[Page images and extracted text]
<<<<
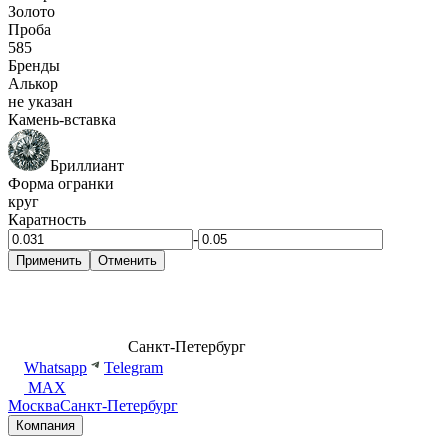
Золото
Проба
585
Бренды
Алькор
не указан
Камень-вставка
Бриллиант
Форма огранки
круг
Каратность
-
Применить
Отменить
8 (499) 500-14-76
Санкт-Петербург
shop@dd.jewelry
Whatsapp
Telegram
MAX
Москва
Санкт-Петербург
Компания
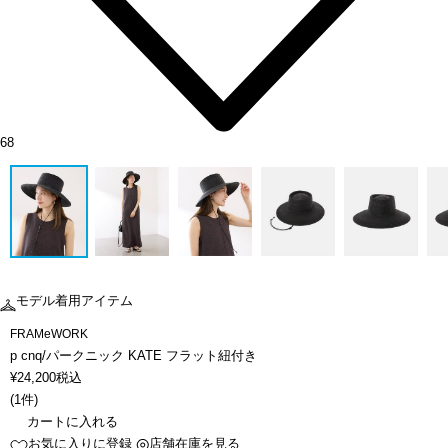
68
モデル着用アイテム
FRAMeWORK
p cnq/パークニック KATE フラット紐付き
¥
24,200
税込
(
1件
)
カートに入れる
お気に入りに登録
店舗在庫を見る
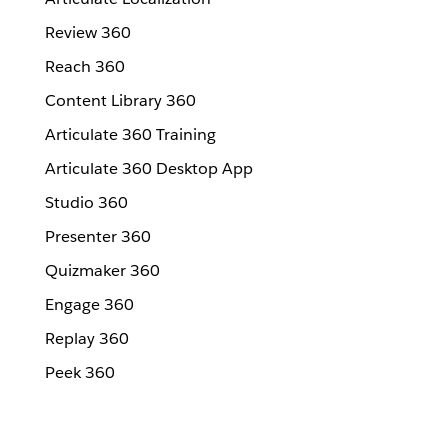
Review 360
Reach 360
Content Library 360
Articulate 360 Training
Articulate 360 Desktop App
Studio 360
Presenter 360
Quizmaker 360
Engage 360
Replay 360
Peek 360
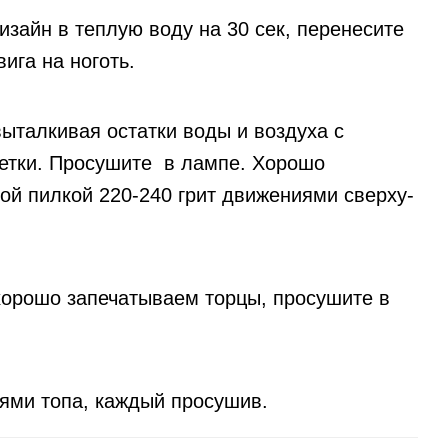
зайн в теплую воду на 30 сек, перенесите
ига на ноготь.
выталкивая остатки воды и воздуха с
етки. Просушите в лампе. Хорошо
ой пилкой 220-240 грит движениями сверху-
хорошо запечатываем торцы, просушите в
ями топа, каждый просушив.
>>>>
** Action item **
Give the data again exactly as written, with no pictures included.

** Answer to this task **
Золото
Проба
585
Бренды
Алькор
не указан
Камень-вставка
Бриллиант
Форма огранки
круг
Каратность
-
Применить
Отменить
8 (499) 500-14-76
Санкт-Петербург
shop@dd.jewelry
Whatsapp
Telegram
MAX
Москва
Санкт-Петербург
Компания
68
モデル着用アイテム
FRAMeWORK
p cnq/パークニック KATE フラット紐付き
¥
24,200
税込
(
1件
)
カートに入れる
お気に入りに登録
店舗在庫を見る
Review 360
Reach 360
Content Library 360
Articulate 360 Training
Articulate 360 Desktop App
Studio 360
Presenter 360
Quizmaker 360
Engage 360
Replay 360
Peek 360
зайн в теплую воду на 30 сек, перенесите
ига на ноготь.
выталкивая остатки воды и воздуха с
етки. Просушите в лампе. Хорошо
ой пилкой 220-240 грит движениями сверху-
хорошо запечатываем торцы, просушите в
ями топа, каждый просушив.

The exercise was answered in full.